**Quoted passage**
-------
Seminars are usually held on Mondays or Fridays. In person seminars in Montreal are held at Concordia, McGill or Universite de Montreal; in person seminars in Quebec City are held at Laval.
To attend a zoom session, and for suggestions, questions etc. please contact Galia Dafni (galia.dafni@concordia.ca), Alexandre Girouard (alexandre.girouard@mat.ulaval.ca), Dmitry Jakobson (dmitry.jakobson@mcgill.ca), Damir Kinzebulatov (damir.kinzebulatov@mat.ulaval.ca) or Maxime Fortier Bourque (maxime.fortier.bourque@umontreal.ca)

Montreal Analysis seminar is currently held online on zoom, organized jointly with Laval University in Quebec City. Please contact one of the organizers for the seminar zoom links.

The talks are recorded and posted on the CRM Youtube channel, on Mathematical Analysis Lab playlist


Friday, February 11, 14:30-15:30 Eastern time, zoom seminar
Chris Bishop (Stony Brook)
Dessins and Dynamics
Abstract: After defining harmonic measure on a planar domain, I will discuss "true trees", i.e., trees drawn in the plane so that every edge has equal harmonic measure and so that these measures are symmetric on each edge. True trees on the 2-sphere are a special case in Grothendieck's theory of dessins d'enfant, where a graph on a topological surface induces a conformal structure on that surface. I will recall the connection between dessins, equilateral triangulations and branched coverings (Belyi's theorem). I will also describe some recent applications of these ideas to holomorphic dynamics: approximating sets by polynomial Julia sets, finding meromorphic functions with prescribed postcritical orbits, constructing finite type dynamical systems on hyperbolic Riemann surfaces, building wandering domains for entire functions, and estimating the fractal dimensions of transcendental Julia sets. There will be many pictures and few proofs.
-------
**Entries provided**
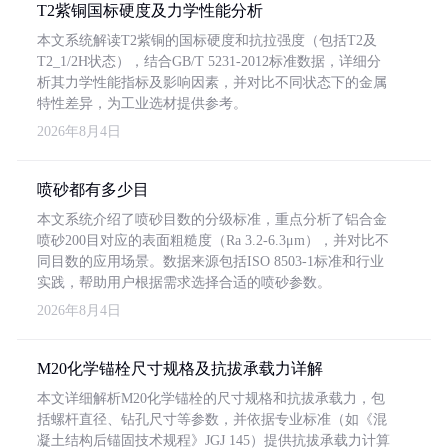
T2紫铜国标硬度及力学性能分析
本文系统解读T2紫铜的国标硬度和抗拉强度（包括T2及
T2_1/2H状态），结合GB/T 5231-2012标准数据，详细分
析其力学性能指标及影响因素，并对比不同状态下的金属
特性差异，为工业选材提供参考。
2026年8月4日
喷砂都有多少目
本文系统介绍了喷砂目数的分级标准，重点分析了铝合金
喷砂200目对应的表面粗糙度（Ra 3.2-6.3μm），并对比不
同目数的应用场景。数据来源包括ISO 8503-1标准和行业
实践，帮助用户根据需求选择合适的喷砂参数。
2026年8月4日
M20化学锚栓尺寸规格及抗拔承载力详解
本文详细解析M20化学锚栓的尺寸规格和抗拔承载力，包
括螺杆直径、钻孔尺寸等参数，并依据专业标准（如《混
凝土结构后锚固技术规程》JGJ 145）提供抗拔承载力计算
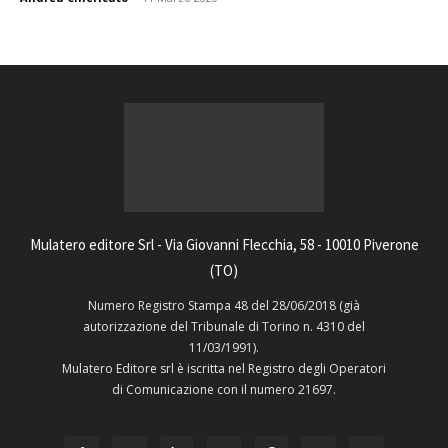
Mulatero editore Srl - Via Giovanni Flecchia, 58 - 10010 Piverone
(TO)
Numero Registro Stampa 48 del 28/06/2018 (già
autorizzazione del Tribunale di Torino n. 4310 del
11/03/1991).
Mulatero Editore srl è iscritta nel Registro degli Operatori
di Comunicazione con il numero 21697.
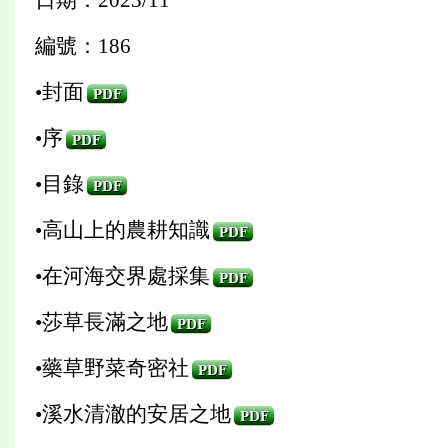
編號：186
•封面
PDF
•序
PDF
•目錄
PDF
•高山上的農耕知識
PDF
•在河海交界處採集
PDF
•莎草長滿之地
PDF
•藥草野菜奇密社
PDF
•溪水清澈的安居之地
PDF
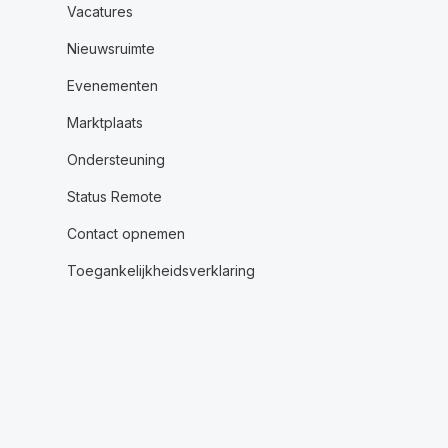
Vacatures
Nieuwsruimte
Evenementen
Marktplaats
Ondersteuning
Status Remote
Contact opnemen
Toegankelijkheidsverklaring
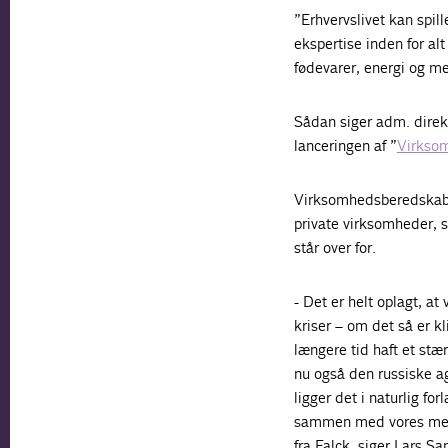
”Erhvervslivet kan spil
ekspertise inden for alt
fødevarer, energi og me
Sådan siger adm. direk
lanceringen af ”
Virkso
Virksomhedsberedskabet
private virksomheder,
står over for.
- Det er helt oplagt, a
kriser – om det så er k
længere tid haft et stæ
nu også den russiske ag
ligger det i naturlig fo
sammen med vores medl
fra Falck, siger Lars S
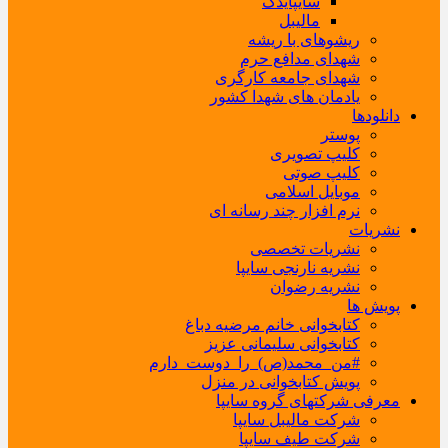
سایپایدک
مالیبل
ریشوهای با ریشه
شهدای مدافع حرم
شهدای جامعه کارگری
یادمان های شهدا کشور
دانلودها
پوستر
کلیپ تصویری
کلیپ صوتی
موبایل اسلامی
نرم افزار چند رسانه ای
نشریات
نشریات تخصصی
نشریه نارنجی سایپا
نشریه رضوان
پویش ها
کتابخوانی خانم مرضیه دباغ
کتابخوانی سلیمانی عزیز
#من_محمد(ص)_را_دوست_دارم
پویش کتابخوانی در منزل
معرفی شرکتهای گروه سایپا
شرکت مالیبل سایپا
شرکت طیف سایپا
-------
**Request A**
According to the seminar page, where are in-person seminars in Quebec City held?
**Request B**
From the seminar page, reproduce the passage starting with "Seminars are usually" and going on through "Fortier Bourque (maxime.fortier.bourque@umontreal.ca)".

**Worked solution A**
At Laval.

**Worked solution B**
Seminars are usually held on Mondays or Fridays. In person seminars in Montreal are held at Concordia, McGill or Universite de Montreal; in person seminars in Quebec City are held at Laval.
To attend a zoom session, and for suggestions, questions etc. please contact Galia Dafni (galia.dafni@concordia.ca), Alexandre Girouard (alexandre.girouard@mat.ulaval.ca), Dmitry Jakobson (dmitry.jakobson@mcgill.ca), Damir Kinzebulatov (damir.kinzebulatov@mat.ulaval.ca) or Maxime Fortier Bourque (maxime.fortier.bourque@umontreal.ca)